### EXERCISE
Please retype the data that follows, starting at the line containing "réelles !** 🎉" and stopping after the last line.

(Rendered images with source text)
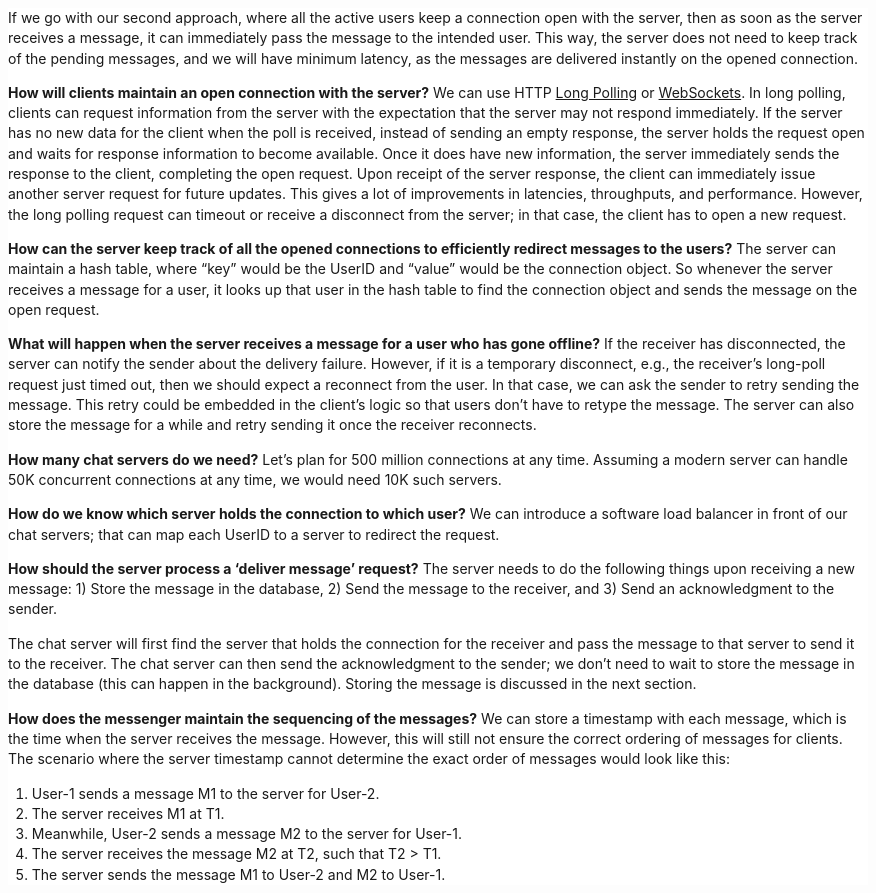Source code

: If we go with our second approach, where all the active users keep a connection open with the server, then as soon as the server receives a message, it can immediately pass the message to the intended user. This way, the server does not need to keep track of the pending messages, and we will have minimum latency, as the messages are delivered instantly on the opened connection.

**How will clients maintain an open connection with the server?** We can use HTTP [Long Polling](https://www.educative.io/courses/grokking-the-system-design-interview/gx7wZzWn5Vj#div-stylecolorblack-background-colore2f4c7-border-radius5px-padding5pxhttp-long-pollingdiv) or [WebSockets](https://www.educative.io/courses/grokking-the-system-design-interview/gx7wZzWn5Vj#div-stylecolorblack-background-colore2f4c7-border-radius5px-padding5pxwebsocketsdiv). In long polling, clients can request information from the server with the expectation that the server may not respond immediately. If the server has no new data for the client when the poll is received, instead of sending an empty response, the server holds the request open and waits for response information to become available. Once it does have new information, the server immediately sends the response to the client, completing the open request. Upon receipt of the server response, the client can immediately issue another server request for future updates. This gives a lot of improvements in latencies, throughputs, and performance. However, the long polling request can timeout or receive a disconnect from the server; in that case, the client has to open a new request.

**How can the server keep track of all the opened connections to efficiently redirect messages to the users?** The server can maintain a hash table, where “key” would be the UserID and “value” would be the connection object. So whenever the server receives a message for a user, it looks up that user in the hash table to find the connection object and sends the message on the open request.

**What will happen when the server receives a message for a user who has gone offline?** If the receiver has disconnected, the server can notify the sender about the delivery failure. However, if it is a temporary disconnect, e.g., the receiver’s long-poll request just timed out, then we should expect a reconnect from the user. In that case, we can ask the sender to retry sending the message. This retry could be embedded in the client’s logic so that users don’t have to retype the message. The server can also store the message for a while and retry sending it once the receiver reconnects.

**How many chat servers do we need?** Let’s plan for 500 million connections at any time. Assuming a modern server can handle 50K concurrent connections at any time, we would need 10K such servers.

**How do we know which server holds the connection to which user?** We can introduce a software load balancer in front of our chat servers; that can map each UserID to a server to redirect the request.

**How should the server process a ‘deliver message’ request?** The server needs to do the following things upon receiving a new message: 1) Store the message in the database, 2) Send the message to the receiver, and 3) Send an acknowledgment to the sender.

The chat server will first find the server that holds the connection for the receiver and pass the message to that server to send it to the receiver. The chat server can then send the acknowledgment to the sender; we don’t need to wait to store the message in the database (this can happen in the background). Storing the message is discussed in the next section.

**How does the messenger maintain the sequencing of the messages?** We can store a timestamp with each message, which is the time when the server receives the message. However, this will still not ensure the correct ordering of messages for clients. The scenario where the server timestamp cannot determine the exact order of messages would look like this:

1.  User-1 sends a message M1 to the server for User-2.
2.  The server receives M1 at T1.
3.  Meanwhile, User-2 sends a message M2 to the server for User-1.
4.  The server receives the message M2 at T2, such that T2 > T1.
5.  The server sends the message M1 to User-2 and M2 to User-1.
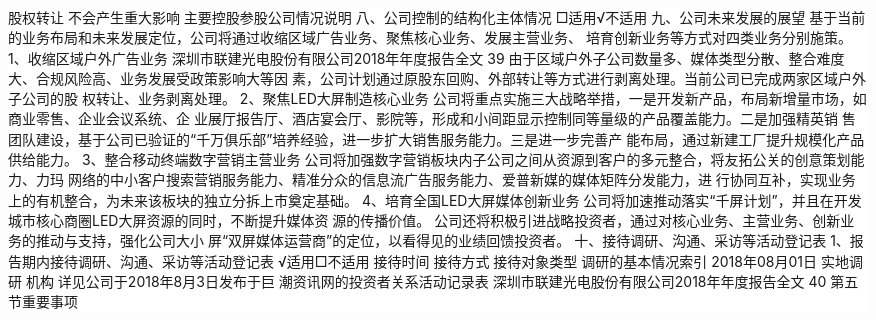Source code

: 股权转让
不会产生重大影响
主要控股参股公司情况说明
八、公司控制的结构化主体情况
□适用√不适用
九、公司未来发展的展望
基于当前的业务布局和未来发展定位，公司将通过收缩区域广告业务、聚焦核心业务、发展主营业务、
培育创新业务等方式对四类业务分别施策。
1、收缩区域户外广告业务
深圳市联建光电股份有限公司2018年年度报告全文
39
由于区域户外子公司数量多、媒体类型分散、整合难度大、合规风险高、业务发展受政策影响大等因
素，公司计划通过原股东回购、外部转让等方式进行剥离处理。当前公司已完成两家区域户外子公司的股
权转让、业务剥离处理。
2、聚焦LED大屏制造核心业务
公司将重点实施三大战略举措，一是开发新产品，布局新增量市场，如商业零售、企业会议系统、企
业展厅报告厅、酒店宴会厅、影院等，形成和小间距显示控制同等量级的产品覆盖能力。二是加强精英销
售团队建设，基于公司已验证的“千万俱乐部”培养经验，进一步扩大销售服务能力。三是进一步完善产
能布局，通过新建工厂提升规模化产品供给能力。
3、整合移动终端数字营销主营业务
公司将加强数字营销板块内子公司之间从资源到客户的多元整合，将友拓公关的创意策划能力、力玛
网络的中小客户搜索营销服务能力、精准分众的信息流广告服务能力、爱普新媒的媒体矩阵分发能力，进
行协同互补，实现业务上的有机整合，为未来该板块的独立分拆上市奠定基础。
4、培育全国LED大屏媒体创新业务
公司将加速推动落实“千屏计划”，并且在开发城市核心商圈LED大屏资源的同时，不断提升媒体资
源的传播价值。
公司还将积极引进战略投资者，通过对核心业务、主营业务、创新业务的推动与支持，强化公司大小
屏“双屏媒体运营商”的定位，以看得见的业绩回馈投资者。
十、接待调研、沟通、采访等活动登记表
1、报告期内接待调研、沟通、采访等活动登记表
√适用□不适用
接待时间
接待方式
接待对象类型
调研的基本情况索引
2018年08月01日
实地调研
机构
详见公司于2018年8月3日发布于巨
潮资讯网的投资者关系活动记录表
深圳市联建光电股份有限公司2018年年度报告全文
40
第五节重要事项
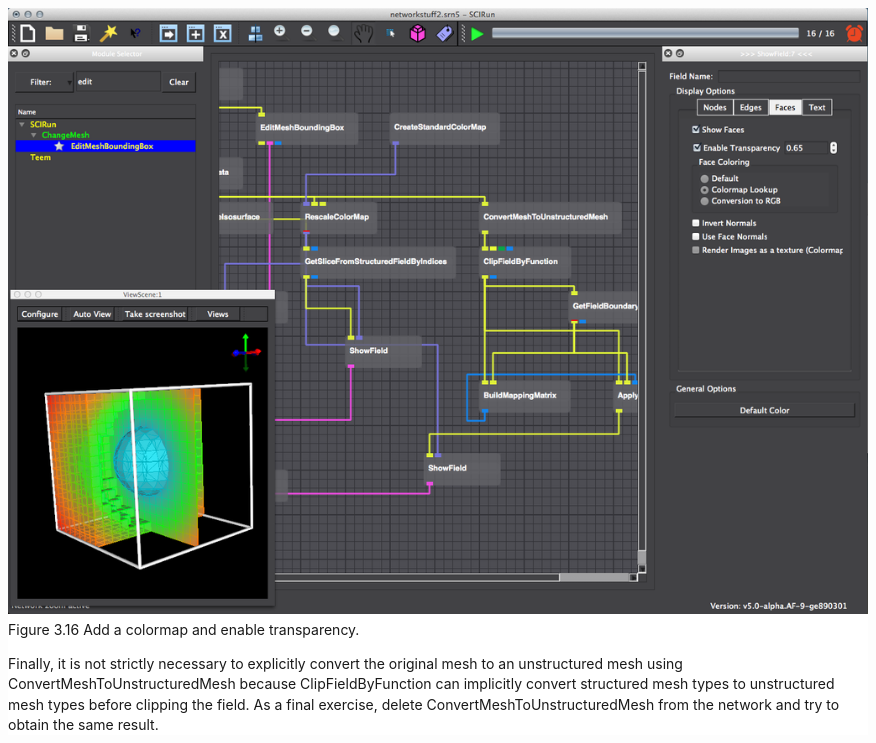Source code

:   <img src="BasicTutorial_figures/finalview.png" alt="Add a colormap and enable transparency."/>
  <figcaption>Figure 3.16 Add a colormap and enable transparency.</figcaption>
</figure>

Finally, it is not strictly necessary to explicitly convert the original mesh to an unstructured mesh using ConvertMeshToUnstructuredMesh because ClipFieldByFunction can implicitly convert structured mesh types to unstructured mesh types before clipping the field. As a final exercise, delete ConvertMeshToUnstructuredMesh from the network and try to obtain the same result.
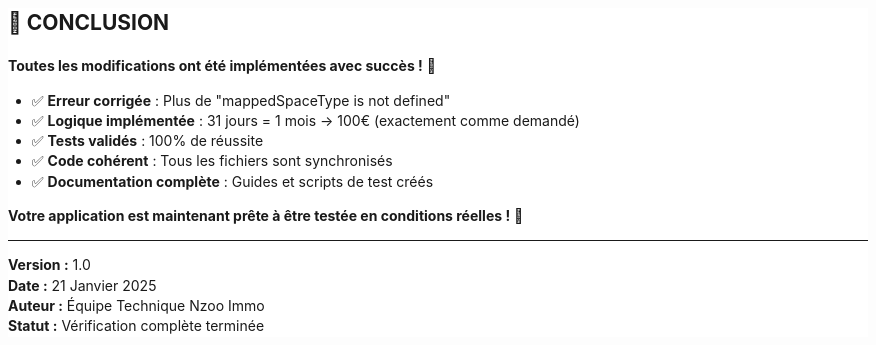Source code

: 
## 🎯 **CONCLUSION**

**Toutes les modifications ont été implémentées avec succès !** 🚀

- ✅ **Erreur corrigée** : Plus de "mappedSpaceType is not defined"
- ✅ **Logique implémentée** : 31 jours = 1 mois → 100€ (exactement comme demandé)
- ✅ **Tests validés** : 100% de réussite
- ✅ **Code cohérent** : Tous les fichiers sont synchronisés
- ✅ **Documentation complète** : Guides et scripts de test créés

**Votre application est maintenant prête à être testée en conditions réelles !** 🎉

---

**Version :** 1.0  
**Date :** 21 Janvier 2025  
**Auteur :** Équipe Technique Nzoo Immo  
**Statut :** Vérification complète terminée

### EXERCISE RESPONSE
**Votre application est maintenant prête à être testée en conditions réelles !** 🎉

---

**Version :** 1.0  
**Date :** 21 Janvier 2025  
**Auteur :** Équipe Technique Nzoo Immo  
**Statut :** Vérification complète terminée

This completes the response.